The PPAs should have been signed since 2016 under the CLSG Interconnector Project, for the sale of 81 MW from Côte d’Ivoire to Liberia, Sierra Leone and Guinea (27 MW each.

The benefits of the project, started during the administration of former President Ellen Johnson-Sirleaf, if completed before the end of the ruling party’s first six-year term, should give the Coalition for Democratic Change-led government a major boost heading into the 2023 General Elections.

The crux of the matter is that while significant progress is being made in the development of the West African electricity sector, Liberia still has one of the lowest access rates in Africa, with an access rate of 20% nationally, but only 1.3% in rural areas. Similarly, in Sierra Leone, the national access rate is only 20% (2.5% in rural areas) and, with existing supplies, there are power interruptions 183 days per year, of an average duration of at least 10 hours. Like Sierra Leone, Guinea also reports a large number of power outages annually, at 1962 outages per year due to breakdowns. Of the four countries, Côte d’Ivoire enjoys the highest national electricity access rate and also has the highest installed generation capacity, hence the plan to initially export electricity from Côte d’Ivoire to the other CLSG countries once the interconnector is operational.

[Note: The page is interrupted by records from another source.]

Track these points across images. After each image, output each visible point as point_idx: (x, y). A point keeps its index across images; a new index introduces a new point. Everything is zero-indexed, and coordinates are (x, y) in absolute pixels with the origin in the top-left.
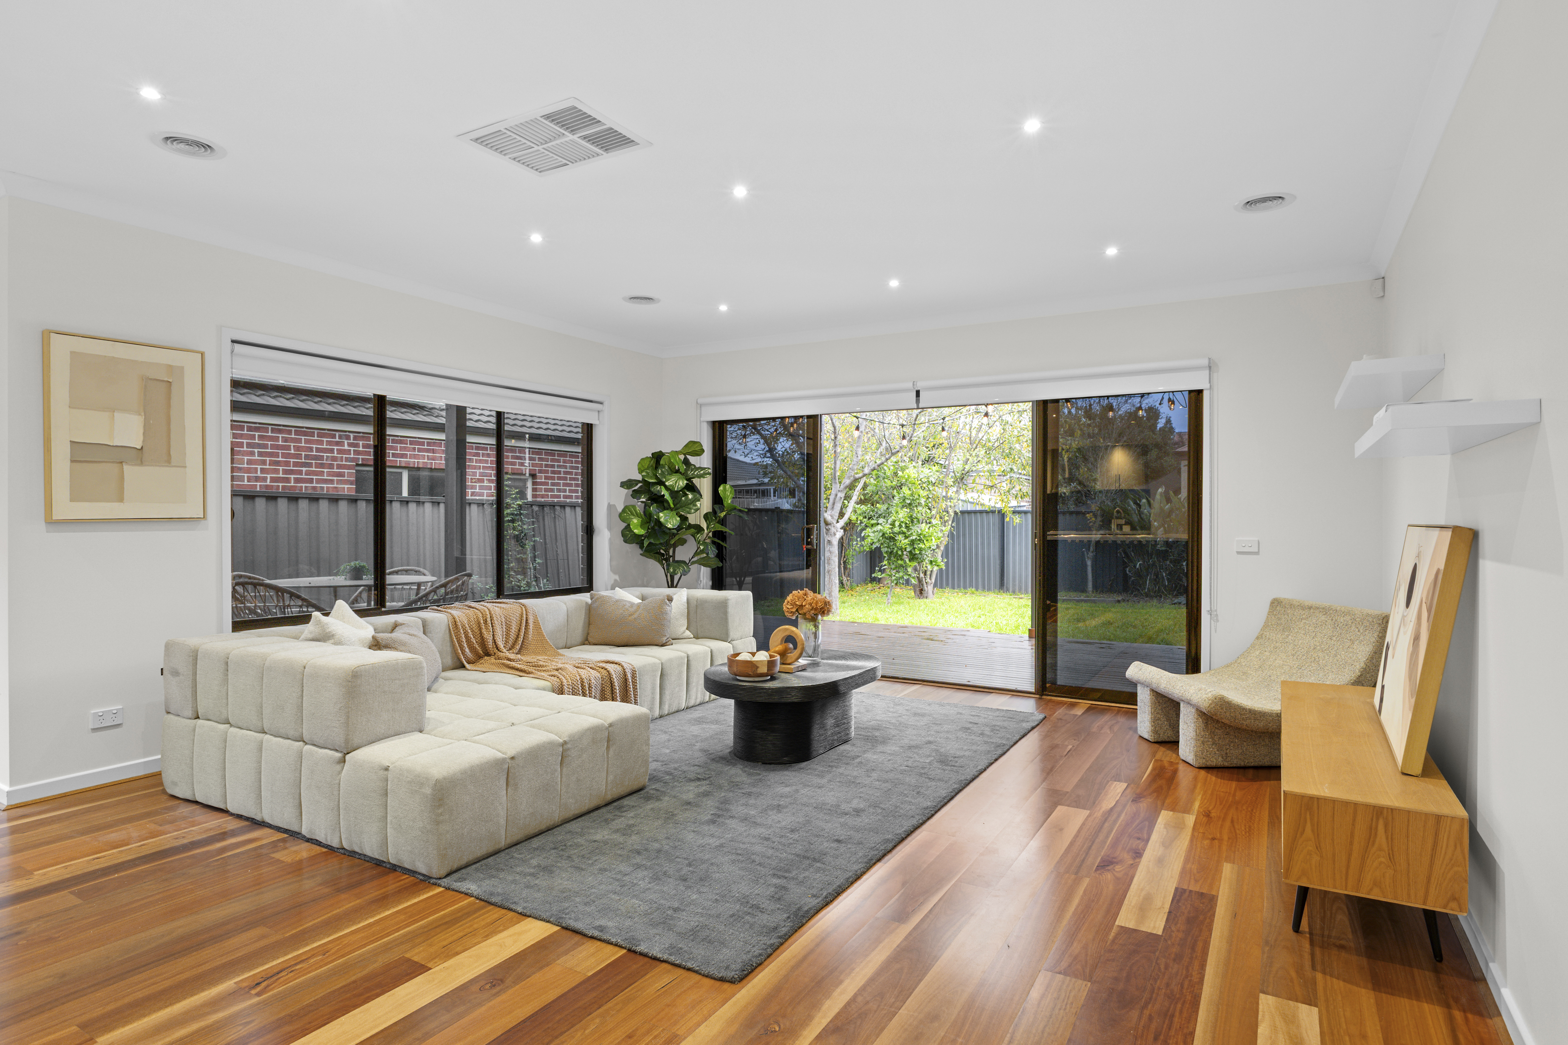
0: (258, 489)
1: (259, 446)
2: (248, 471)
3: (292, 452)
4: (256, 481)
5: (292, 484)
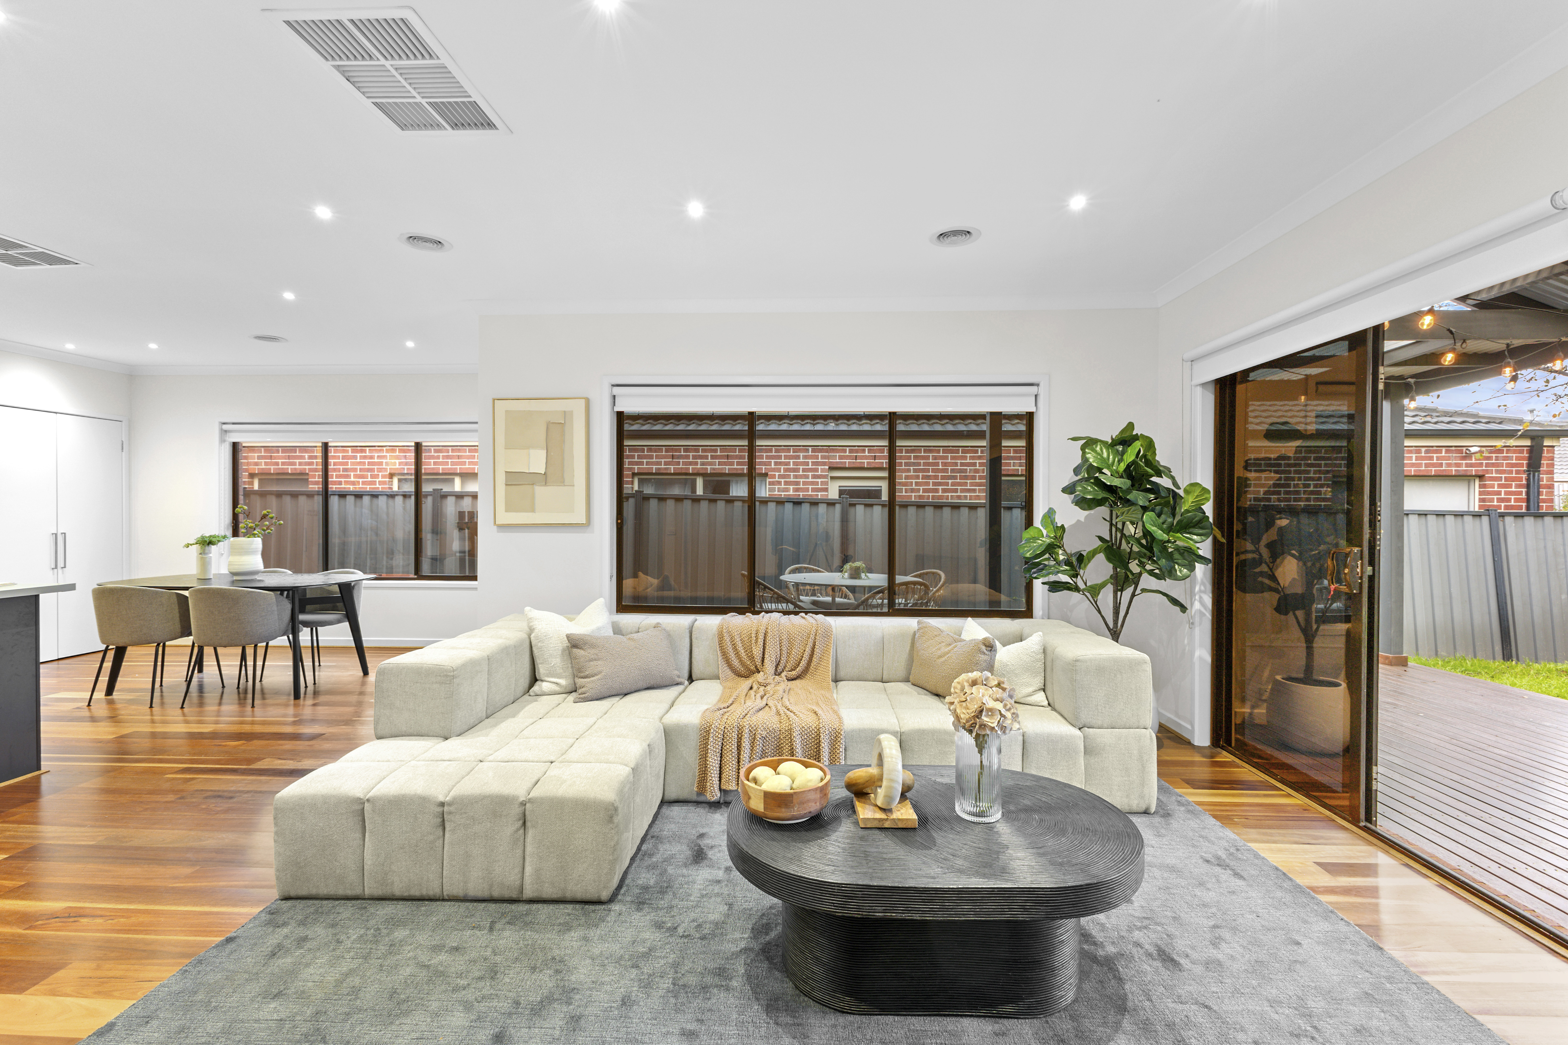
0: (913, 500)
1: (914, 464)
2: (905, 484)
3: (940, 467)
4: (912, 492)
5: (940, 494)
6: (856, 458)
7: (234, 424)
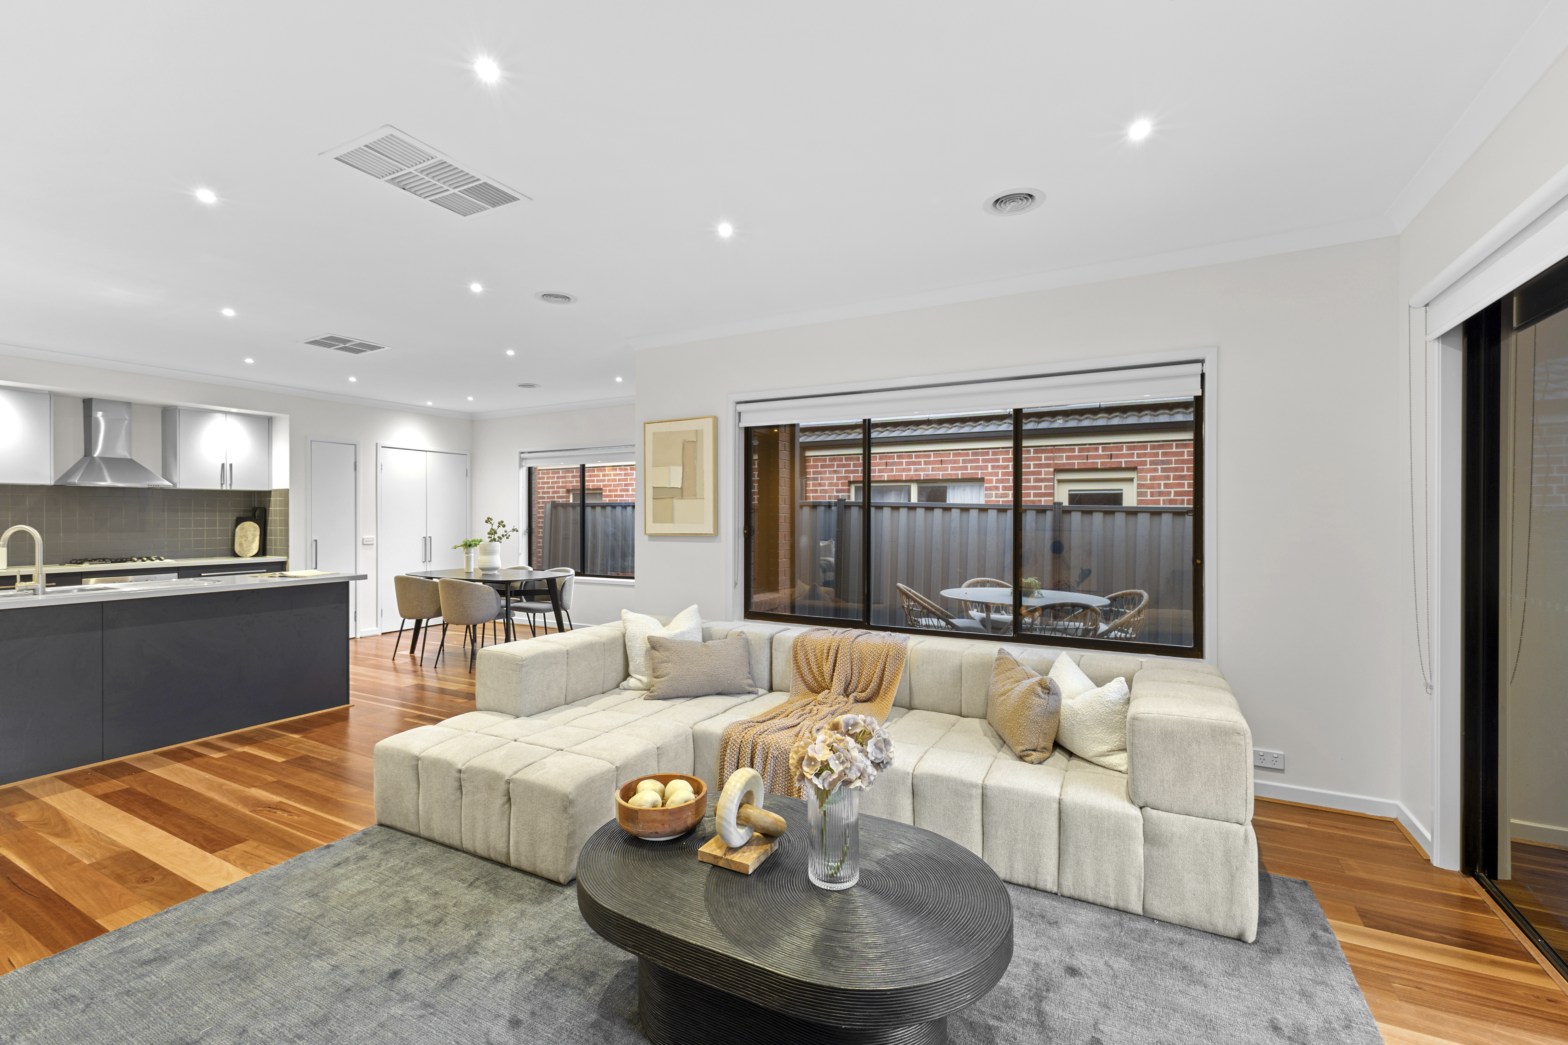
1: (1163, 462)
4: (1160, 496)
6: (1087, 457)
7: (529, 453)
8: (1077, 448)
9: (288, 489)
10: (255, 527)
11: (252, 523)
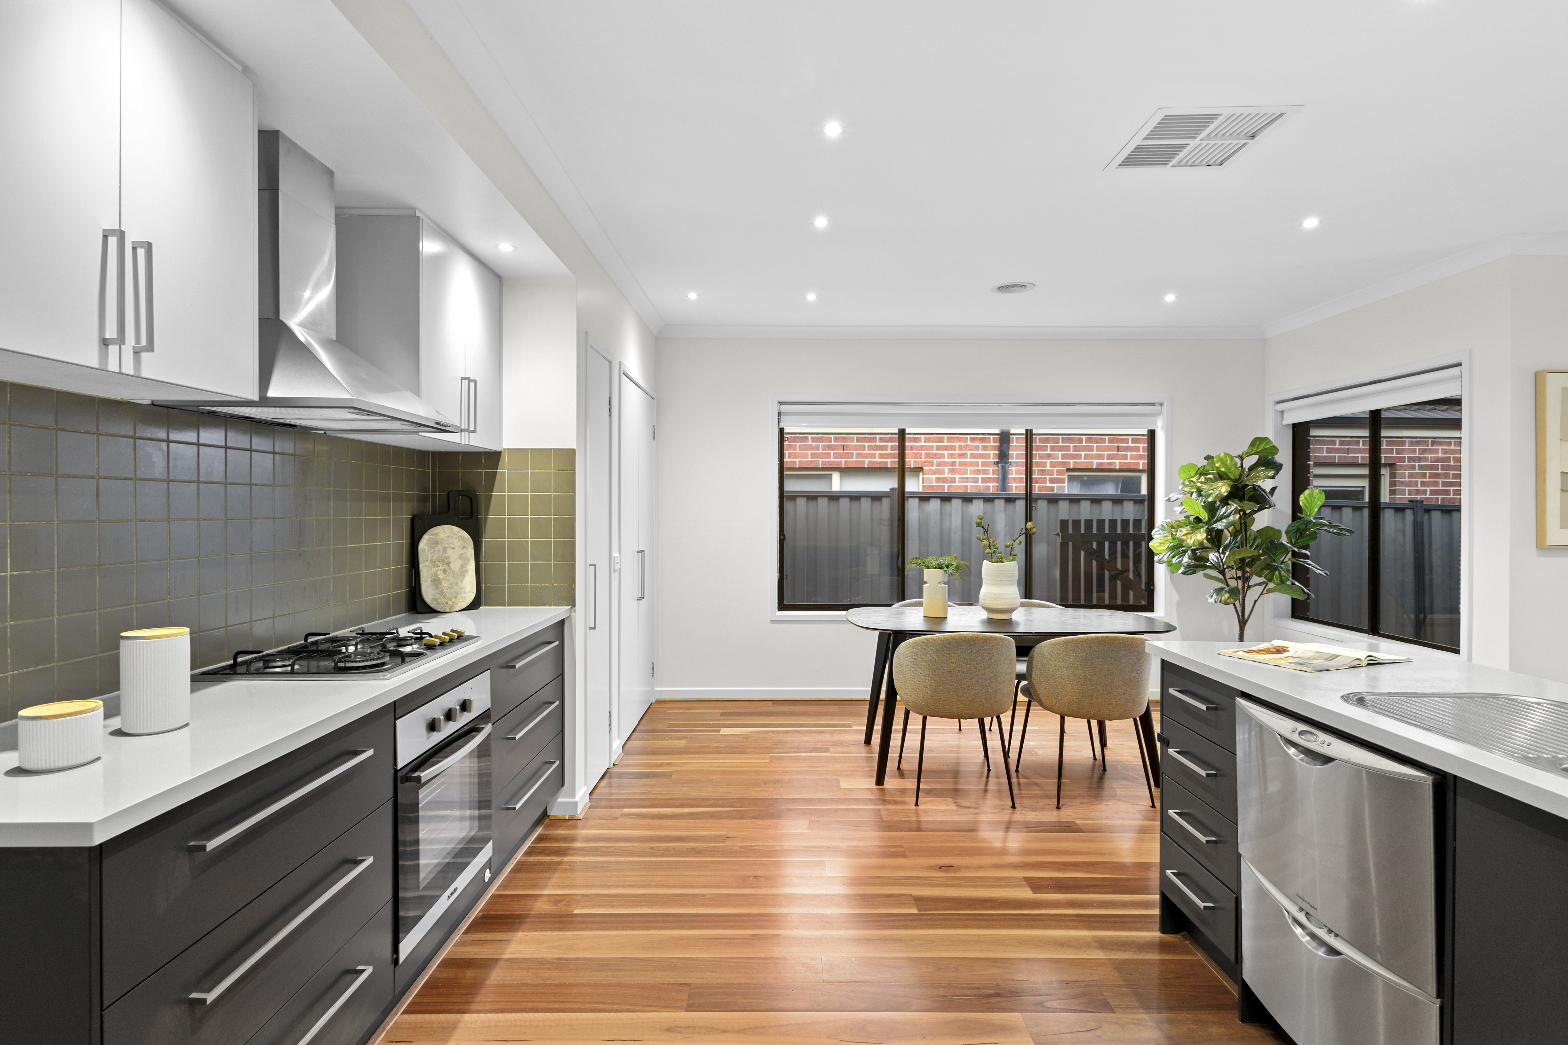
6: (1348, 451)
8: (1338, 440)
9: (574, 450)
10: (463, 538)
11: (456, 529)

Regionally, West Africa suffers from very low levels of access to electricity and the project’s goal is to balance regional energy generation resources and develop the hydropower resources in the sub-region, reducing the cost and increasing the supply of electricity to all the countries involved, thereby fostering regional economic growth.

This was accelerated as a priority project within the 2012 Economic Community of West African States (ECOWAS)’s WAPP Master Plan for the Generation and Transmission of Electrical Energy. The CLSG countries are among the most fragile countries in the ECOWAS region and the economic development impact of this project is expected to be significant. When constructed, it will constitute the first interconnection of power systems ever among these four countries, an impressive achievement given that civil and political unrest was rife in three of these four countries until only a few years ago.

Concessionaires vs. Social Responsibility

Prior to his Yekepa tour, the President also stopped in Kokoya District, Bong County where he took issue with concession companies operating in the country for their failure to prioritize citizens’ interest and threatened to replace any concession company that will not live up to its social responsibility to the people.

While engaging citizens in Kokoyah, the President heard complaints by residents that Alph Logging Company and MNG Gold were allegedly working and extracting resources from the land without any concern for the wellbeing of the citizens.

The citizens contended that MNG Gold’s mining operation is getting houses in the vicinity to experience cracks while water sources are contaminated, and Alpha Logging Company too has reportedly failed to construct a bridge that will benefit both the citizens and the company.

The citizens also complaint about  polluting water sources and cracking of houses in Korkoyah, the citizens highlighted some bad labor practices and “poor” mineral development agreement and corporate social responsibility of companies operating in Bong County evidenced by the Alpha Logging Company’s failure to erect a bridge, which the citizens claimed if erected, will be used by both the company and residents.

The citizens of Kokoyah District were seen with placards calling on President Weah to quickly intervene especially in the issue of houses that are said to be experiencing cracks as a result of mining operations carried out by MNG Gold.

For President Weah, the social responsibilities of concession companies are intended to address the social needs of the community in which they operate, and therefore any company reneging to improve the lives of the people will be replaced with new ones.

President Weah further described as ‘outrageous’ report from citizens that the multimillion-dollar company, Alpha Logging Company, “has threatened to discontinue operations if government compels it to construct a bridge.”

Said the President: “This is Liberia, and it is our responsibility to make sure that companies operating herein work in the interest of our people.”